El amor supera el tiempo y el espacio


Me ha llamado la atención una frase de la película Interstellar (2014, Christopher Nolan.):

“El amor es el único poder que puede superar el tiempo y el espacio”.

Y es que revela una verdad mucho más profunda de lo que podría parecer.

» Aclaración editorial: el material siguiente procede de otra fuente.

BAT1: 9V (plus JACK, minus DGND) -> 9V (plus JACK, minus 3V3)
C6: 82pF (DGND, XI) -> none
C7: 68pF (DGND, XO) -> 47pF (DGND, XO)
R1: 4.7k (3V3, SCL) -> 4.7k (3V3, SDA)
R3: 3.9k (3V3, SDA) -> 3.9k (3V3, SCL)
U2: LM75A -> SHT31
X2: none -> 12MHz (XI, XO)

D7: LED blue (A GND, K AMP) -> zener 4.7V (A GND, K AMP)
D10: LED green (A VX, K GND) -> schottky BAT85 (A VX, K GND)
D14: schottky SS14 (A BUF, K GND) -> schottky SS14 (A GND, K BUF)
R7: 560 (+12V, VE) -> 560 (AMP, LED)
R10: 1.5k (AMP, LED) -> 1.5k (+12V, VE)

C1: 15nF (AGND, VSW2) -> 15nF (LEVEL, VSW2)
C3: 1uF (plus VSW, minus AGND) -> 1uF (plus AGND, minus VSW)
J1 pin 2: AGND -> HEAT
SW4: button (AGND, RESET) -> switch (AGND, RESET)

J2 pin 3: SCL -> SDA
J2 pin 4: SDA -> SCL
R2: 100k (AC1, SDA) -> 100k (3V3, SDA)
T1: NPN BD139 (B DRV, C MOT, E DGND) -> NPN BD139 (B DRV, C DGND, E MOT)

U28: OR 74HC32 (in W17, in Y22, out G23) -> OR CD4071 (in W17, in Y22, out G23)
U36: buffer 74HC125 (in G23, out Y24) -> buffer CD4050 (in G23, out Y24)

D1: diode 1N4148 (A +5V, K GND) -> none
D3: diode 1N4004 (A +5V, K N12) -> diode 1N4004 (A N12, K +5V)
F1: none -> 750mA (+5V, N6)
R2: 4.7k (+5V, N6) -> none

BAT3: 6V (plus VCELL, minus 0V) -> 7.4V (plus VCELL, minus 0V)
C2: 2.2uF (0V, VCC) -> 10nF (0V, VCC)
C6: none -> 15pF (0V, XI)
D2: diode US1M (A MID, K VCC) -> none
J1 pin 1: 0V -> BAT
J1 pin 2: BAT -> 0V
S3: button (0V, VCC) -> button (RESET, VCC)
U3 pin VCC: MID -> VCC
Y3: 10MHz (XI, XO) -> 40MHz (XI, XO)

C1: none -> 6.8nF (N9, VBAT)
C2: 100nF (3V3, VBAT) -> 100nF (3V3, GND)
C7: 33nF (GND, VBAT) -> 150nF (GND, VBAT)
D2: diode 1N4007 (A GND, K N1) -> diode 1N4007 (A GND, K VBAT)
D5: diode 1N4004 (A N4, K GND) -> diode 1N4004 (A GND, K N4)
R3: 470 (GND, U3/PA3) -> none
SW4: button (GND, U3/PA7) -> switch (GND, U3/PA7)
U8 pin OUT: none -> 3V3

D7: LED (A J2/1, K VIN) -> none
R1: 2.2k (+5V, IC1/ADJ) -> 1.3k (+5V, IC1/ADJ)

A veces divinizamos el amor, considerándolo nuestro dios, lo más importante para nosotros, pero rebajándolo a la dimensión humana, encerrándolo en nuestra pobre comprensión. Consideramos que el amor es nuestra excusa, que si es por amor (confundido con el mero querer o desear) podemos hacer cualquier cosa.
No es lo que San Agustín pretendía decir con su frase “ama y haz lo que quieras”; porque Agustín se refería al Amor, como Dios lo entiende: “la búsqueda del bien ajeno como único bien propio”; es decir: entregar la vida.
Lo que tendríamos que hacer es todo lo contrario; divinizarnos nosotros, para para alzar nuestro amor hasta la dimensión divina… Y devolverle así su auténtica naturaleza…
Porque Dios es Amor; y para nosotros el Amor es Dios; pero no nuestro amor (que confundimos con deseo), sino el auténtico Amor que nos hace entregarlo todo por los demás. Primero por el Otro, y después por los otros. Si amásemos así, con intensidad divina, entonces sí podríamos hacer lo que quisiésemos, porque estaríamos haciendo lo que nuestro creador quiere.
Ese Dios, ese Amor, es el que supera tiempo y espacio, porque es eterno, es intemporal y está en todas partes… Por eso el amor humano auténtico también supera el tiempo y el espacio: podemos amar a personas que nos precedieron hace muchos años o que están muy lejos de nosotros.
Este amor humano es la prueba de que existe un Amor divino, del que es reflejo; y, por tanto, es la prueba de que existe un Dios. Nada que procediese de la mera materia podría evolucionar hasta el punto de buscar “como único bien propio el bien ajeno”; sólo un amor creador podría concebirlo.